++++ Extract to read ++++
Why does this sound familiar?

Oh, yes

“They are extremists who don’t believe in science, they’re often misogynists, also often racists. It’s a small group that muscles in, and we have to make a choice in terms of leaders, in terms of the country. Do we tolerate these people? .."

One could pick any quote or instance, really. 

The amount of projection Justin does can be seen from space.

He enjoys the division and name-calling he does. 

It also shows that he is getting desperate.

 

To wit:

**

The taxpayer-backed Pierre Elliott Trudeau Foundation was plunged into crisis in March, several weeks after the Globe and Mail reported that a major 2016 donation ultimately came from the Chinese state rather than a Beijing billionaire, according to an internal document obtained by La Presse.

Shortly after the Globe story broke, the foundation publicly announced it would return $140,000 to the Chinese benefactor.

But the document says problems cropped up when the foundation began preparations to send back the money.

The foundation’s board was alerted that the name on the reimbursement cheque to return the Chinese donation would not be the name of the real donor.

This stalled plans to return the cheque because the name of the true donor, according to the document, did not appear anywhere on the accounting books of the foundation, La Presse reported. It said such a reimbursement would therefore have been unlawful, according to the internal foundation document.

The Montreal newspaper reported that eight members of the foundation board, who were not directors at the time the donation was received in 2016, then demanded that an independent investigation be carried out. They asked those longer-serving members of the board to recuse themselves from any discussion of the matter because they were in a conflict of interest.

One source told La Presse the Chinese donation ultimately turned out to be a “stink bomb” that led to an internal crisis of governance at the foundation.

The newspaper also reported that members of the board of directors even considered asking the office of the federal auditor general to investigate the matter.

These revelations come after the head of the Pierre Elliott Trudeau Foundation and its board of directors resigned Tuesday, blaming the political backlash that followed a revelation that the true benefactor behind a large financial gift from a Beijing billionaire was the Chinese government.

The foundation announced in early March that it planned to return $140,000 to the wealthy Chinese donor after The Globe and Mail reported that the contribution was part of a Beijing-directed influence operation to curry favour with Prime Minister Justin Trudeau.
++++
» Written instruction A: According to the Trudeau Foundation text, what amount did the foundation announce it would return to the Chinese benefactor?
» Written instruction B: For each statement, say whether it agrees with the Trudeau Foundation text, and quote the words that decide it: (i) The board was told the reimbursement cheque would not carry the name of the real donor. (ii) Eight board members demanded an independent investigation. (iii) The donation in question was made in 2019.
» Written instruction C: Write a continuation of the Trudeau Foundation text, picking up right after its final sentence.
The listing placed next is separate material with no connection to the Trudeau Foundation text.
++++ Dataset extract ++++
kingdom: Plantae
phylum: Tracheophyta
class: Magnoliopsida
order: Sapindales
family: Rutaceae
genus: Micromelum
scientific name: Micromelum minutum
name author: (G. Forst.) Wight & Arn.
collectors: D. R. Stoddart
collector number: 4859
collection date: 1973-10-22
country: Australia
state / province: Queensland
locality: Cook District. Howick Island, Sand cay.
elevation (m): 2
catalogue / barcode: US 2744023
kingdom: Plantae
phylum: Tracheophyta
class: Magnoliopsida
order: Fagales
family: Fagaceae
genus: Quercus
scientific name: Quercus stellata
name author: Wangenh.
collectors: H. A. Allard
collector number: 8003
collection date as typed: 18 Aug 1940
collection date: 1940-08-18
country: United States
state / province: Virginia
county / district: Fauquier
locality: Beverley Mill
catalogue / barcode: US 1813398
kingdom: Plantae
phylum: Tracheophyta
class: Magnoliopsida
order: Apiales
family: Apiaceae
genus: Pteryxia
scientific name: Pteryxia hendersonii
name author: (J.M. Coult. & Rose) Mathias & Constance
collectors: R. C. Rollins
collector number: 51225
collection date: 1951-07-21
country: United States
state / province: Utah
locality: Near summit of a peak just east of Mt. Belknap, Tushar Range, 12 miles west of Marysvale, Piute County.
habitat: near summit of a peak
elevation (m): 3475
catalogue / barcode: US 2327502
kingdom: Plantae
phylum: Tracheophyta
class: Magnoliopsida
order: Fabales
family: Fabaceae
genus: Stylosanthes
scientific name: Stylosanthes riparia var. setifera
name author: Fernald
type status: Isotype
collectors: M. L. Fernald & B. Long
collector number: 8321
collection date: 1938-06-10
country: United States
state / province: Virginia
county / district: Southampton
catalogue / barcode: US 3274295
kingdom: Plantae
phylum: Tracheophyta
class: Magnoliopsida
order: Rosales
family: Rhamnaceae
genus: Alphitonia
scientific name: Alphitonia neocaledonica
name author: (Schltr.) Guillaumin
++++
» Answer A: $140,000

» Answer B:
(i) Yes: "the name on the reimbursement cheque to return the Chinese donation would not be the name of the real donor."
(ii) Yes: "eight members of the foundation board, who were not directors at the time the donation was received in 2016, then demanded that an independent investigation be carried out."
(iii) No: "a major 2016 donation ultimately came from the Chinese state rather than a Beijing billionaire."

» Answer C:
On Tuesday, the foundation said in a statement that president and chief executive Pascale Fournier and the entire board would leave, adding that the political scrutiny surrounding the donation had put pressure on staff members and the board’s volunteer directors. “The circumstances created by the politicization of the foundation have made it impossible to continue with the status quo,” the statement said.

The foundation, a non-profit organization dedicated to the memory of Justin Trudeau’s father, former prime minister Pierre Elliott Trudeau, said three directors have agreed to remain on an interim basis until a new board is chosen. The foundation is backed by a $125-million government endowment set up in 2002 under former Liberal prime minister Jean Chrétien.

 

People don't quit from Justin's dad's foundation on a whim. 

An internal review might reveal some - shall we say? - interesting things?

More

What so shook the organization that its entire leadership — forgive the clumsy phrase — defenestrated themselves? What turbulence from within or without, or combination of both, led to the mass exodus? What will be its consequence?
We know that the foundation claimed it returned a donation of $200,000 that was thought to have been arranged by the Chinese government in an attempt to influence Mr. Trudeau. But it was reported by La Presse Wednesday, that, in fact the funds were not returned because the actual donor could not be determined.
To pick just one thread out of this troubled tapestry, all resistance, all stonewalling and procrastination of setting up a full, independent multi-person public inquiry into Chinese interference just simply has to stop. The refusal to set up such an inquiry cannot now be sustained.

Article content

If Mr. Trudeau will not now call back his “special rapporteur,” shut down this barely begun one man peek into this massive story, then David Johnson, ex-GG, more pertinently ex-member of the (now) exploded Trudeau Foundation, must himself take the step, that he is no longer either willing or properly situated for that task.
There is no way, especially after the events of this week, that the family friend and past member of the Foundation can continue to be the single source investigating Chinese interference; most especially since it is a donation to the Trudeau Foundation from Chinese sources, that is the epicentre of this entire messy saga.

Indeed.


The above report is not the only reason why the Liberals wants Bills C-11, 18 and 36 passed:

Newly released documents show that a federal government department asked Facebook and Twitter to delete a newspaper article that it felt contained errors — but both social-media giants denied the request.

The request to remove social-media posts that linked to an unspecified Toronto Sun article came from a director of communications on Sept. 27, 2021, according to information prepared by Immigration, Refugees and Citizenship Canada.

Documents say that staff at the Immigration and Refugee Board of Canada, which reports to Parliament through the immigration minister but is otherwise an independent body, believed the article contained "serious errors of fact risking (and) undermining public confidence in the independence of the board as well as the integrity of the refugee determination system." The board did not respond to questions from The Canadian Press.

The social-media companies ultimately said that they were denying the request because the article wasn't their original content.

The Toronto Sun did not respond to a request for comment.

Paul Knox, a professor emeritus at Toronto Metropolitan University's school of journalism, said governments don't have any business telling anybody what can be published where.

The government was "totally out of their lane on this one" and needs to apologize, he said.

"You can't only have freedom of the press for people you approve of and people you consider to be right," said Knox, who also sits on the Canadian issues committee for the Canadian Journalists For Free Expression, an organization that defends the rights of journalists.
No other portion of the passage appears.